Tohono O’odham Nation Tribal Leaders Say Wall With Mexico Will Not Be Built On Their Land

FILE - This Oct. 2, 2012 file photo shows U.S. Border Patrol agents patrolling the border fence near Naco, Ariz. In the midst of a national conversation about immigration reform, where questions of border security figure heavily, the Obama administration switched from daily declarations that the border with Mexico is as secure as it's ever been to warning of the increasingly dire implications of hacking $754 million from Customs and Border Protection among nearly $3 billion from the Department of Homeland Security in the remaining half of the fiscal year. The cuts have affected the border and immigration enforcement in various ways, most visibly with the release of more than 2,000 immigrants from detention centers in states including Arizona, California, Florida, Georgia and Texas (AP Photo/Ross D. Franklin, file)
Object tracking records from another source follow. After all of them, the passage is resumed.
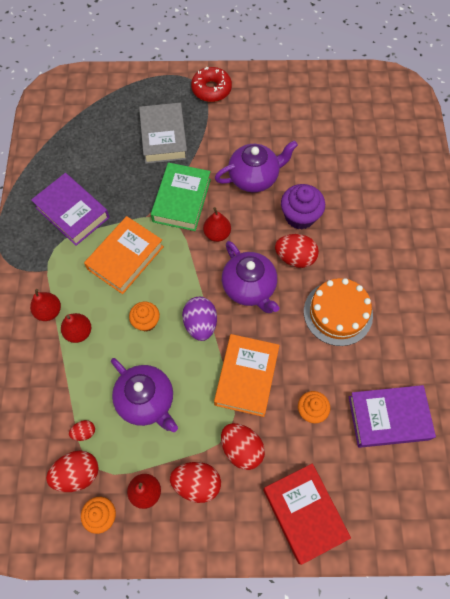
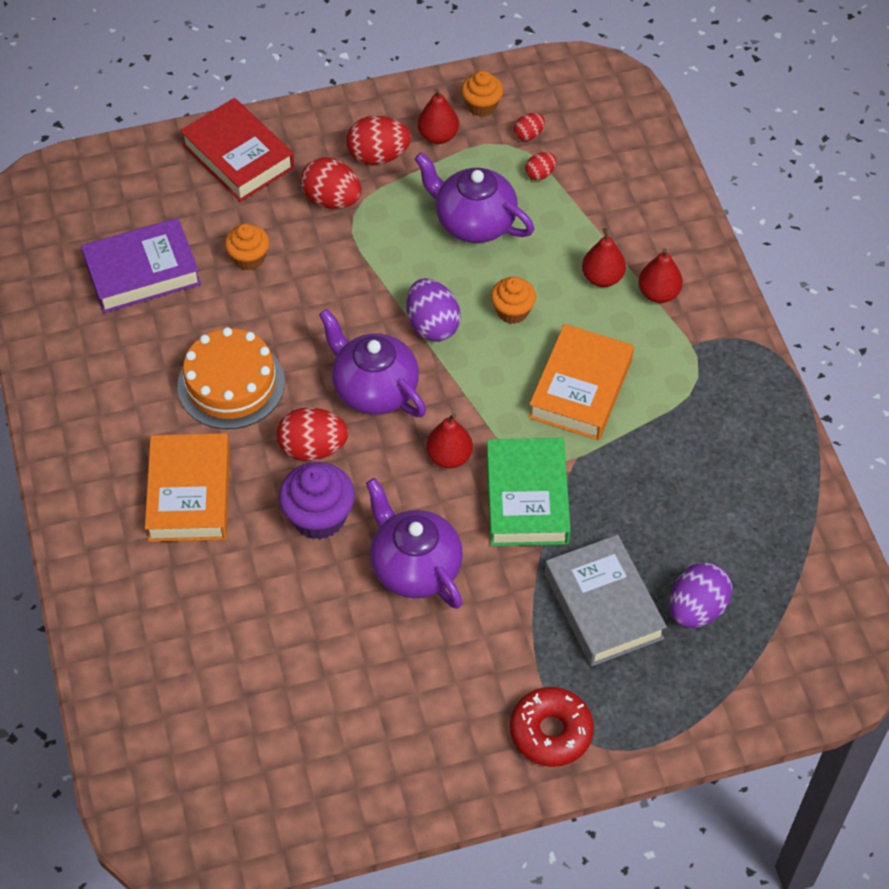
camera: 165 degrees right, 10 degrees down
purple book [31,173,110,246] -> none
red egg [46,451,99,492] -> red egg [514,113,545,141], size x0.53
orange book [214,334,280,417] -> orange book moved to [145,433,230,542]
purple teapot [215,140,298,192] -> purple teapot turned 90 degrees clockwise [366,478,463,609]
none -> purple egg [669,562,732,628]

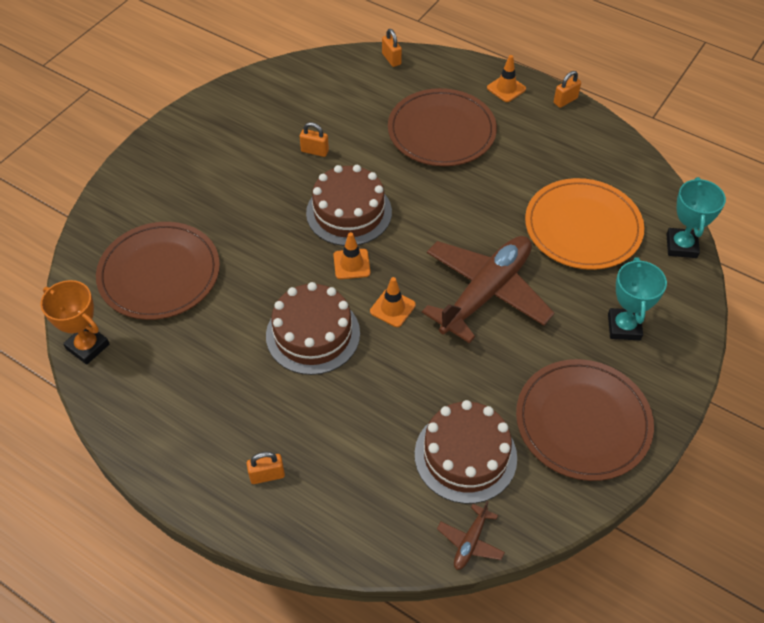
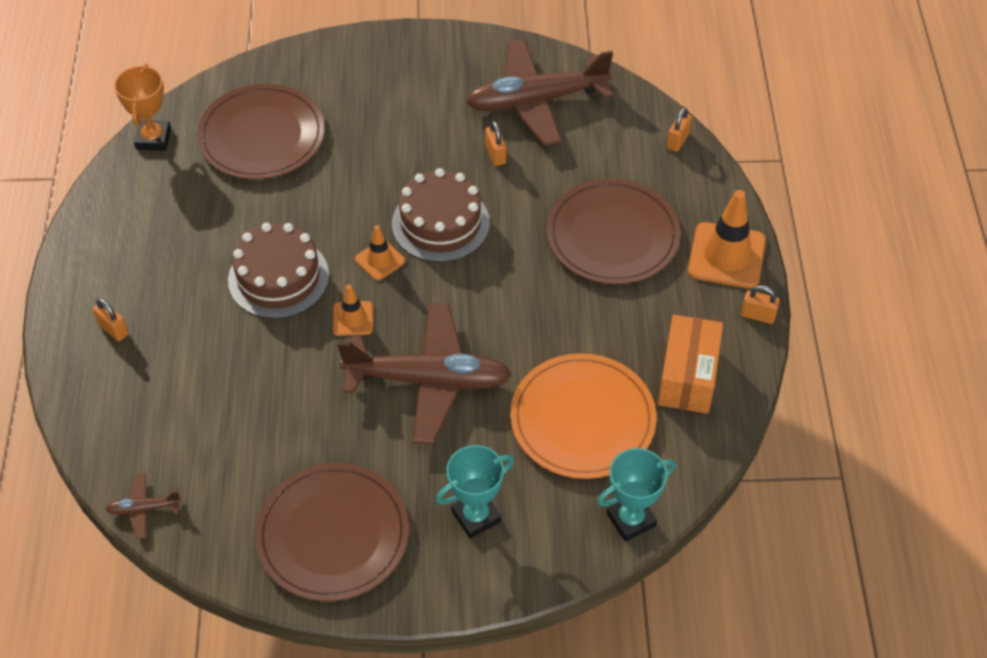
camera: 55 degrees right, 0 degrees up
brown cake [415,400,517,504] -> none
orange traffic cone [487,55,526,102] -> orange traffic cone [688,190,766,289], size x1.83
none -> brown plane [465,39,613,146]
none -> orange box [658,315,723,414]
U.S. Border Patrol agents patrolling the border fence near Naco, Ariz. (AP/Ross D. Franklin)

Tribal leadership of Tohono O’odham Nation in southern Arizona said they won’t support a border wall project on their land. Part of their reservation extends into Mexico and covers 75 miles of the international border.

The tribe’s chairman and vice chair said the plan was always to try to work with whoever holds the office of the United States President. But, they added, it’s still too early to tell exactly how Donald Trump’s administration will impact the tribe.

Vice Chairman Verlon Jose explained tribal members have traversed their ancestral land since time immemorial, and a wall of any sort would not be supported by the community.

“Over my dead body will a wall be built,” Jose said, describing some community members’ sentiments. “I don’t wish to die but I do wish to work together with people so we can truly protect the homeland of this place they call the United States of America. Not only for our people but for the American people.”

Jose said he invites president elect Trump to come down to the reservation to see why a physical wall, in his opinion, would not be a good idea for the tribe or the country.